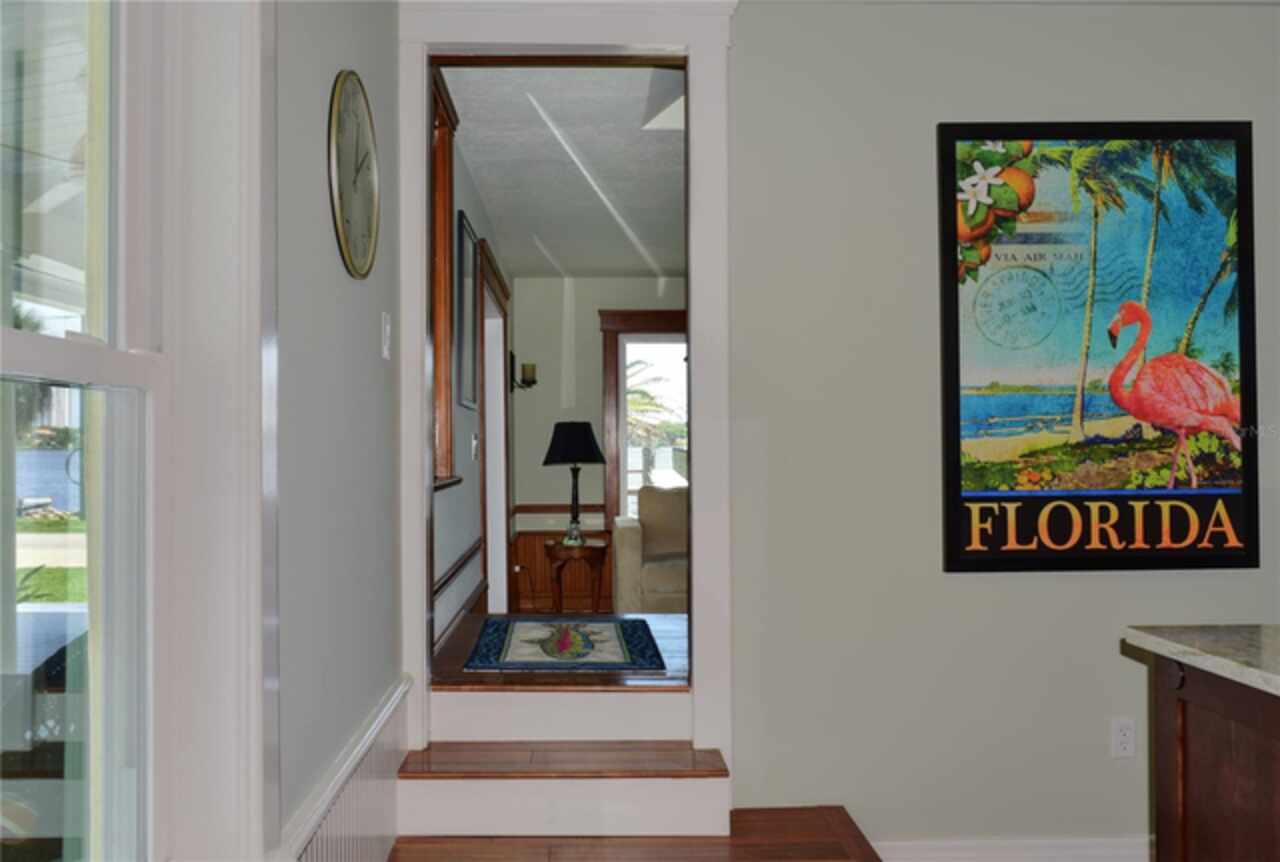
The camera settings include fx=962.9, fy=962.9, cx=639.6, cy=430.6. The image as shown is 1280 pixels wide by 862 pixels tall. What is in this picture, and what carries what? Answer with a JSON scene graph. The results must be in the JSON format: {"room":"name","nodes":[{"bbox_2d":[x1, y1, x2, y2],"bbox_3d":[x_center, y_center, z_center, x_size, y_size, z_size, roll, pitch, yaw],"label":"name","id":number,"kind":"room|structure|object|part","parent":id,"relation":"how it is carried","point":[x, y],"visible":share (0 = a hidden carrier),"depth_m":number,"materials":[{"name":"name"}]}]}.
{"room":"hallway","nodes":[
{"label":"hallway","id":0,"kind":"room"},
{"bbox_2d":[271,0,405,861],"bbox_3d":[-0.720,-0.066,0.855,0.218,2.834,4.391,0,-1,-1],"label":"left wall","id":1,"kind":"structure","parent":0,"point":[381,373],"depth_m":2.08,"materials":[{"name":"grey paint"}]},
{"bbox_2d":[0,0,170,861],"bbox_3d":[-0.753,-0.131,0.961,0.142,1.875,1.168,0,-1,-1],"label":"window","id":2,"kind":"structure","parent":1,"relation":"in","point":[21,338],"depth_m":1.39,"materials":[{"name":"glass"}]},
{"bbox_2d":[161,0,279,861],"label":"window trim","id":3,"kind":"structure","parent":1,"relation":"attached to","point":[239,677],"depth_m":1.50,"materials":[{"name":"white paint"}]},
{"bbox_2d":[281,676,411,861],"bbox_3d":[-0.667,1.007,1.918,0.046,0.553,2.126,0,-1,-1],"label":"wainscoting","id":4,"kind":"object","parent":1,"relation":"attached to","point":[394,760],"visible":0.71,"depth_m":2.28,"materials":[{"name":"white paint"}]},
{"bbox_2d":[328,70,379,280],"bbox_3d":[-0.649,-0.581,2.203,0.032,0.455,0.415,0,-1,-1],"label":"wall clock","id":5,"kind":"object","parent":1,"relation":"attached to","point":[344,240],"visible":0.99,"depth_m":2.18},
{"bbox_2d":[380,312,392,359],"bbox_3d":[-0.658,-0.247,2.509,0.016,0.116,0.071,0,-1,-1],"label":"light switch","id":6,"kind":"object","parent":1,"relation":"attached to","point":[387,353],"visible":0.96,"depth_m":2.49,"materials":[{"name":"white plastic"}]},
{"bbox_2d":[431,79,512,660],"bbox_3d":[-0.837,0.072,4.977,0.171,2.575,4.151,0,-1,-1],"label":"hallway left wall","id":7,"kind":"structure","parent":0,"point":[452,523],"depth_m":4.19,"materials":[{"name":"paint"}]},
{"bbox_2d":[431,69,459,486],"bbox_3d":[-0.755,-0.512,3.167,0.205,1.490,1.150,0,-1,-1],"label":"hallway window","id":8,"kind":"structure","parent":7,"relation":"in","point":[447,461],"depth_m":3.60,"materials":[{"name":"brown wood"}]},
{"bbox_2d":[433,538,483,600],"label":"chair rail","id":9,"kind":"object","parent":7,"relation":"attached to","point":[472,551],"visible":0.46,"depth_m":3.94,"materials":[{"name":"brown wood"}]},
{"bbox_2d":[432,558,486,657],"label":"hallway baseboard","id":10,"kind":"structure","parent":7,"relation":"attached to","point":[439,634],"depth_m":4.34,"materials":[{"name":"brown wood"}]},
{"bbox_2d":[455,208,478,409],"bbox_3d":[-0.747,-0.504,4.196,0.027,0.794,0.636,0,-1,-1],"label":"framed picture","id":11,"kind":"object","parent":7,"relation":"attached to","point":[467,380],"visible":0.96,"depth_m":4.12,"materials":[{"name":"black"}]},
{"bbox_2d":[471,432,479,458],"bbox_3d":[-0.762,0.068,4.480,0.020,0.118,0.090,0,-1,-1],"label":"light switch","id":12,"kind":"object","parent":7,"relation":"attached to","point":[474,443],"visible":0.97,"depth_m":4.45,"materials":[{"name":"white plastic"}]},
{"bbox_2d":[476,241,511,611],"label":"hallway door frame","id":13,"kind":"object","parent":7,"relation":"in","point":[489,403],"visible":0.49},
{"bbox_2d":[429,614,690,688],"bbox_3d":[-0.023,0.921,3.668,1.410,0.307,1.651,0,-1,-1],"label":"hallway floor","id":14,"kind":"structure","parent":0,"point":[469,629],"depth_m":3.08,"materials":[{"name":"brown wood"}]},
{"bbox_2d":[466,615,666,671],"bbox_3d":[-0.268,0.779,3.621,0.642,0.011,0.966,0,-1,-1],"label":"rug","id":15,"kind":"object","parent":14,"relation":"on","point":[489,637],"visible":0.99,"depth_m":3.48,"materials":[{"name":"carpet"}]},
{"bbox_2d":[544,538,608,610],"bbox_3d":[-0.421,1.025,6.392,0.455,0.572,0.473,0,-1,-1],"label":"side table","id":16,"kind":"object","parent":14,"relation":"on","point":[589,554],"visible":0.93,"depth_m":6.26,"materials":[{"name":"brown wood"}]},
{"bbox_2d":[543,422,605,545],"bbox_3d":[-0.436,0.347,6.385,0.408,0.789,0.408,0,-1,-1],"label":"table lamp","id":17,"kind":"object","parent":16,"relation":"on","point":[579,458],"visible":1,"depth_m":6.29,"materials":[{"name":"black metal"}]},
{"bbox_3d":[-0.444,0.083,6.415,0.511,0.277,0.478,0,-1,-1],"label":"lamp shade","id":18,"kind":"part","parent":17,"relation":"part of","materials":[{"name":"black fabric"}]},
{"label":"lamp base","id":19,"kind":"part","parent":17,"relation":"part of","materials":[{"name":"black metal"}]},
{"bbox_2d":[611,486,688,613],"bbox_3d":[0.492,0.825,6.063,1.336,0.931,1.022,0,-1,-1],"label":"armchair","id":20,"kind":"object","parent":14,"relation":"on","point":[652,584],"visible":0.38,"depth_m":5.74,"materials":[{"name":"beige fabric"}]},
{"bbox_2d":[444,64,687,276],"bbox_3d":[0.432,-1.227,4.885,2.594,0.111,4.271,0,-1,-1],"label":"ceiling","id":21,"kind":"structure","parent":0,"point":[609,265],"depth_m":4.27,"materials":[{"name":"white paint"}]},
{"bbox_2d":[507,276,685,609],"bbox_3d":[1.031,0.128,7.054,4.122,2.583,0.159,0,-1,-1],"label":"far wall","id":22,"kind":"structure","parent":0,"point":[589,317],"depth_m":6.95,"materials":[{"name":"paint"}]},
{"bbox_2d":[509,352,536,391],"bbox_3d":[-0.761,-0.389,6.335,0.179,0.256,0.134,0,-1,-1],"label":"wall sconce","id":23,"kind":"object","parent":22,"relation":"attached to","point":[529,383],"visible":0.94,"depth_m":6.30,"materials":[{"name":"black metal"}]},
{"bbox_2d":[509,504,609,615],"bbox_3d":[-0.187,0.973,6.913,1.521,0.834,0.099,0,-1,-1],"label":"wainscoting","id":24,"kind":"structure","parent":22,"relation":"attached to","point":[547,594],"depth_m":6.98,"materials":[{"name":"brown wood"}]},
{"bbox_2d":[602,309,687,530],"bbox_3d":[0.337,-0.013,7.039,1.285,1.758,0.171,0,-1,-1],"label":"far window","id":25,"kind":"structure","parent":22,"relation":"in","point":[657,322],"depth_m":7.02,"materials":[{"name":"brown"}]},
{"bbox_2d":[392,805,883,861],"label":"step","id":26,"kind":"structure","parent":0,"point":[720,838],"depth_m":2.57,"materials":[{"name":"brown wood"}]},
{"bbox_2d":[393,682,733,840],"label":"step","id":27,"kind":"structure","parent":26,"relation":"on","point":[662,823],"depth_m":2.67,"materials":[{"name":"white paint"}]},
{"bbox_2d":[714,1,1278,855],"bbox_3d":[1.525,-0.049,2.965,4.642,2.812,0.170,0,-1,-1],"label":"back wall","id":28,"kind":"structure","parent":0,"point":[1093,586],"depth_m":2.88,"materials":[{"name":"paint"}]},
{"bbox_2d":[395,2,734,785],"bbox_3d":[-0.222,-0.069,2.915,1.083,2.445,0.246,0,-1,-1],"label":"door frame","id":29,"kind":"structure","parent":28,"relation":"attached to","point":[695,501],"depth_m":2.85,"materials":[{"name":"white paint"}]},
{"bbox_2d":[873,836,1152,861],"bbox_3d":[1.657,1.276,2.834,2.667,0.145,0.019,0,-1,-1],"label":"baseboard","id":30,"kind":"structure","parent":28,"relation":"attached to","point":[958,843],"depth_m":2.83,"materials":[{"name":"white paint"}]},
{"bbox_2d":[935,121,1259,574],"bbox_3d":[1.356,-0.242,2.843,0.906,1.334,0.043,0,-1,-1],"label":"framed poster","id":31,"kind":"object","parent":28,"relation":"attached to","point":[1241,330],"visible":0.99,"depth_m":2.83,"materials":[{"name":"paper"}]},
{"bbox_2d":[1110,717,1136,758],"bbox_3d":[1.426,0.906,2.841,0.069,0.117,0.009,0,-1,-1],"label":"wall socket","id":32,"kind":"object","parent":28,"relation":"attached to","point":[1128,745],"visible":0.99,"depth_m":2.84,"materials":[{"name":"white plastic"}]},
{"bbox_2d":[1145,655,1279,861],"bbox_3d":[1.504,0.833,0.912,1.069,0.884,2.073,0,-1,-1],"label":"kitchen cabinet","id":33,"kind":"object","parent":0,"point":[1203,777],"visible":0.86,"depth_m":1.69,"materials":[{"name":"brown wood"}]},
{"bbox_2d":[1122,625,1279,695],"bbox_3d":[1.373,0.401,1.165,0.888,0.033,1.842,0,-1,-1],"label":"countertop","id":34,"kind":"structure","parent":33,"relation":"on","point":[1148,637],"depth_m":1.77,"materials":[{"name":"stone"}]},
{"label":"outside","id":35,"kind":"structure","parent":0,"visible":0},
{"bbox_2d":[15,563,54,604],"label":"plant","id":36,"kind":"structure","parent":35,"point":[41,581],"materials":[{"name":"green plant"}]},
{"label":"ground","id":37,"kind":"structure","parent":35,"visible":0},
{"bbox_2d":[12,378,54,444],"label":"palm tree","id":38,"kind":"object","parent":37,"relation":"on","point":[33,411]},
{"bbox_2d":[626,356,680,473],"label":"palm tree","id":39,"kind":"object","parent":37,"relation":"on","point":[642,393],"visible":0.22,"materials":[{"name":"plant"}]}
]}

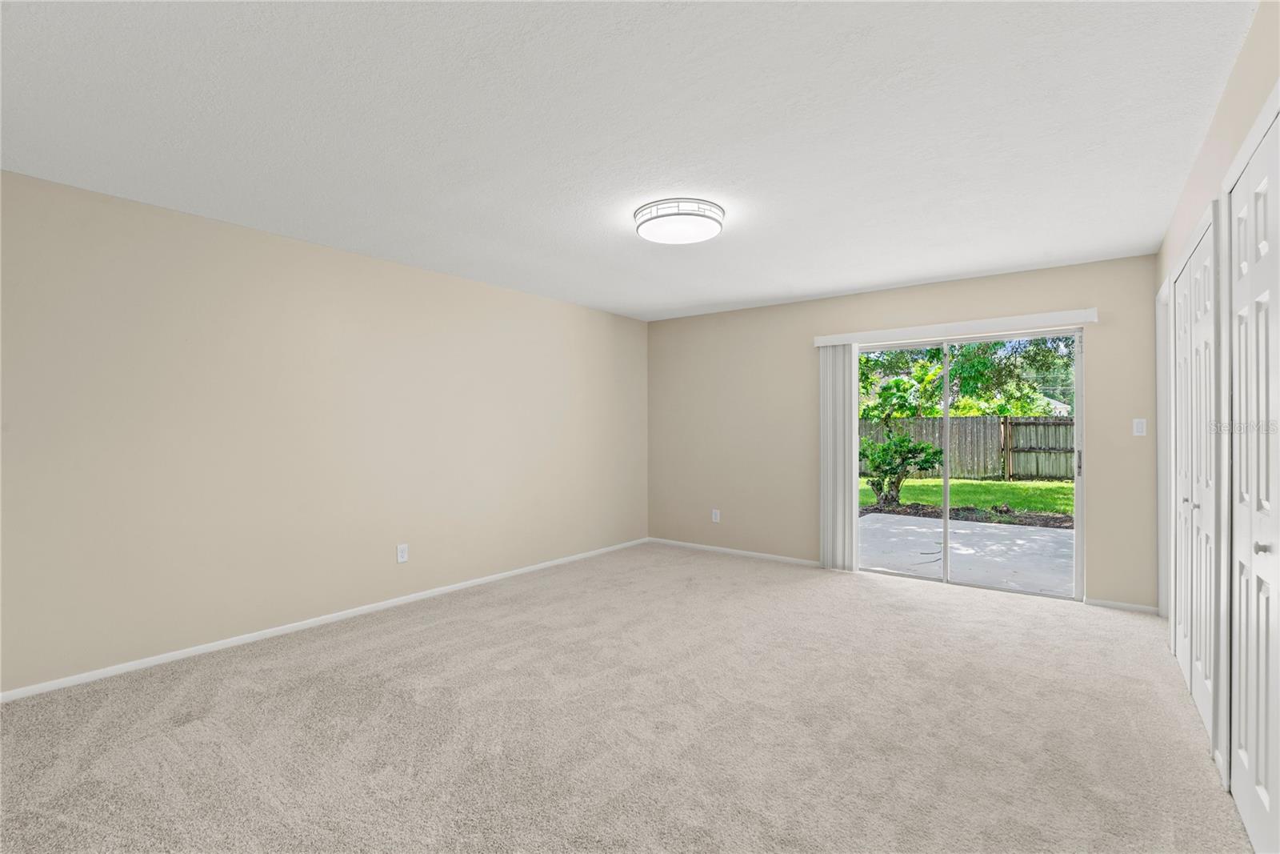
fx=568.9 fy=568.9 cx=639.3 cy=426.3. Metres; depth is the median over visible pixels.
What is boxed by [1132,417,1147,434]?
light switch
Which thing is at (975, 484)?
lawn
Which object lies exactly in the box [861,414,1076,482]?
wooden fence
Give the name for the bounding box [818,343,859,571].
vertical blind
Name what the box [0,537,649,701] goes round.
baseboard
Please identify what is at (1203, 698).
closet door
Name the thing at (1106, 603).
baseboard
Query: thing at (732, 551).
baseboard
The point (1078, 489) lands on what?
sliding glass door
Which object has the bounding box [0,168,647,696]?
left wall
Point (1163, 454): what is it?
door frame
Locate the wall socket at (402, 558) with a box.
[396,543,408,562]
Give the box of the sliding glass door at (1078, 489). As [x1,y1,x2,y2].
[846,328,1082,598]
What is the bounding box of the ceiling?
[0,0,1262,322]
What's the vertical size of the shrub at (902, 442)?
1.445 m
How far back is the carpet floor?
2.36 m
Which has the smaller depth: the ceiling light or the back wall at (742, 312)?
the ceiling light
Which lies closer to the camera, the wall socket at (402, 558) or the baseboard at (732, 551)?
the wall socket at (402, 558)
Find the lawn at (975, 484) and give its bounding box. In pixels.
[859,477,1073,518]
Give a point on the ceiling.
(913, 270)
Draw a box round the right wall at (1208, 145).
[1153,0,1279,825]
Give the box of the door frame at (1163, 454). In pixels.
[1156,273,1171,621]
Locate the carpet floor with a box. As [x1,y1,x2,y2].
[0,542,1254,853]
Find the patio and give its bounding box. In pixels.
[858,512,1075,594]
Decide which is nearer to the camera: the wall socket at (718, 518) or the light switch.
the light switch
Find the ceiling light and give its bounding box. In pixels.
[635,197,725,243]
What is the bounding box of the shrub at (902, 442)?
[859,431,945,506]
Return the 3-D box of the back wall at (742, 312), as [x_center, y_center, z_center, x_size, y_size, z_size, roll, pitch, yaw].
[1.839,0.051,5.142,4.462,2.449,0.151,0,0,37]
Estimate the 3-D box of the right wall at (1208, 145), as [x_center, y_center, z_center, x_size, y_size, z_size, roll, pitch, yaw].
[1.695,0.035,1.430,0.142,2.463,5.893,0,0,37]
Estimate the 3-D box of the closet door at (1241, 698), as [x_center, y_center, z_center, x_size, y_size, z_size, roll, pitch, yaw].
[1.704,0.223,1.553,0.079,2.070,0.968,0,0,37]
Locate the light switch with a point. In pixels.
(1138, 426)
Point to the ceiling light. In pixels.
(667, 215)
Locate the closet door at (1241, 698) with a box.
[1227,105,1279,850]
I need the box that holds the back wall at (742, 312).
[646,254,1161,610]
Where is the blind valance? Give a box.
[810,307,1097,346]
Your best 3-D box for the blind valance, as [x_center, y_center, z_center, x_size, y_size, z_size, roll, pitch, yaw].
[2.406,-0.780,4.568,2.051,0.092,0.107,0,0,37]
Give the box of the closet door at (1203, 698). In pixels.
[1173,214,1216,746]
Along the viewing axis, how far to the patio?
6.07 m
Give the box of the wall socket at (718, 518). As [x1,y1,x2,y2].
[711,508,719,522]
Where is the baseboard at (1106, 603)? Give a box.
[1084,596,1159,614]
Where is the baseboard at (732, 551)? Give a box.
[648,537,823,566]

☆ ☆ ☆ ☆ ☆ ☆ ☆

Beginning with the line that contains "Which has the", set down every line through the end of the data without change.

▸ REPLY:
Which has the smaller depth: the ceiling light or the back wall at (742, 312)?
the ceiling light
Which lies closer to the camera, the wall socket at (402, 558) or the baseboard at (732, 551)?
the wall socket at (402, 558)
Find the lawn at (975, 484) and give its bounding box. In pixels.
[859,477,1073,518]
Give a point on the ceiling.
(913, 270)
Draw a box round the right wall at (1208, 145).
[1153,0,1279,825]
Give the box of the door frame at (1163, 454). In pixels.
[1156,273,1171,621]
Locate the carpet floor with a box. As [x1,y1,x2,y2].
[0,542,1254,853]
Find the patio and give its bounding box. In pixels.
[858,512,1075,594]
Decide which is nearer to the camera: the wall socket at (718, 518) or the light switch.
the light switch
Find the ceiling light and give its bounding box. In pixels.
[635,197,725,243]
What is the bounding box of the shrub at (902, 442)?
[859,431,945,506]
Return the 3-D box of the back wall at (742, 312), as [x_center, y_center, z_center, x_size, y_size, z_size, roll, pitch, yaw].
[1.839,0.051,5.142,4.462,2.449,0.151,0,0,37]
Estimate the 3-D box of the right wall at (1208, 145), as [x_center, y_center, z_center, x_size, y_size, z_size, roll, pitch, yaw].
[1.695,0.035,1.430,0.142,2.463,5.893,0,0,37]
Estimate the 3-D box of the closet door at (1241, 698), as [x_center, y_center, z_center, x_size, y_size, z_size, roll, pitch, yaw].
[1.704,0.223,1.553,0.079,2.070,0.968,0,0,37]
Locate the light switch with a point. In pixels.
(1138, 426)
Point to the ceiling light. In pixels.
(667, 215)
Locate the closet door at (1241, 698) with a box.
[1227,105,1279,850]
I need the box that holds the back wall at (742, 312).
[646,254,1161,610]
Where is the blind valance? Give a box.
[810,307,1097,346]
Your best 3-D box for the blind valance, as [x_center, y_center, z_center, x_size, y_size, z_size, roll, pitch, yaw].
[2.406,-0.780,4.568,2.051,0.092,0.107,0,0,37]
Give the box of the closet door at (1203, 698). In pixels.
[1173,214,1216,746]
Along the viewing axis, how far to the patio?
6.07 m
Give the box of the wall socket at (718, 518). As [x1,y1,x2,y2].
[711,508,719,522]
Where is the baseboard at (1106, 603)? Give a box.
[1084,596,1159,614]
Where is the baseboard at (732, 551)? Give a box.
[648,537,823,566]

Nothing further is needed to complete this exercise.